| HN Mirror

Y	Hacker News new \| ask \| show \| jobs


	by kmeisthax 612 days ago
	> I think some hardware vendors just release the compute units without shipping proper support yet This is Nvidia's moat. Everything has optimized kernels for CUDA, and maybe Apple Accelerate (which is the only way to touch the CPU matrix unit before M4, and the NPU at all). If you want to use anything else, either prepare to upstream patches in your ML framework of choice or prepare to write your own training and inference code.

1 comments

noduerme 611 days ago

I'm not sure why this is a moat. Isn't it just a matter of translation from CUDA to some other instruction set? If AMD or someone else makes cheaper hardware that does the same thing, it doesn't seem like a stretch for them to release a PyTorch patch or whatever.

link

david-gpu 611 days ago

Most of the computations are done inside NVidia proprietary libraries, not open-source CUDA. And if you saw what goes inside those libraries, I think you would agree that it is a substantial moat.

link

theGnuMe 611 days ago

There are clean room approaches like AMDs and Scale.

link

caeril 611 days ago

Geohot has multiple (and ongoing) rants about the sheer instability of AMD RDNA3 drivers. Lisa Su engaged directly with him on this, and she didn't seem to give a shit about their problems.
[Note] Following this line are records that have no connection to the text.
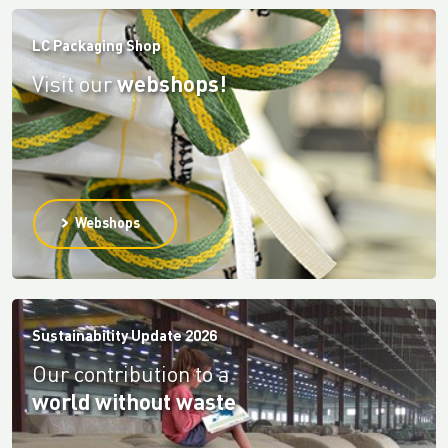
LC Packaging Shop
Visit our
webshops!
Webshops
Sustainability Update 2026
Our contribution to a
world without waste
AMD is not taking ML applications seriously, outside of their marketing hype.

link

fvv 611 days ago

Rdna3 is not cdna

link

david-gpu 611 days ago

Are you suggesting that Scale can take cuDNN kernels and run them at anything resembling peak performance on AMD GPUs?

Because functional compatibility is hardly useful if the performance is not up to par, and cuDNN will run specific kernels that are particularly tuned to not only a specific model of GPU, but also to the specific inputs that the user is submitting. NVidia is doing a ton of work behind the scenes to both develop high-performance kernels for their exact architecture, but also to know which ones are best for a particular application.

This is probably the main reason why I was hesitant to join AMD a few years ago and to this day it seems like it was a good decision.

link

blharr 611 days ago

Sure you can probably translate rough code and get something that "works" but all the thousands of small optimizations that are baked in are not trivial to just translate.

link

noduerme 610 days ago

I like the take that small optimizations, taken together, amount to a moat. I feel like this could be a profoundly understated paradigm.

link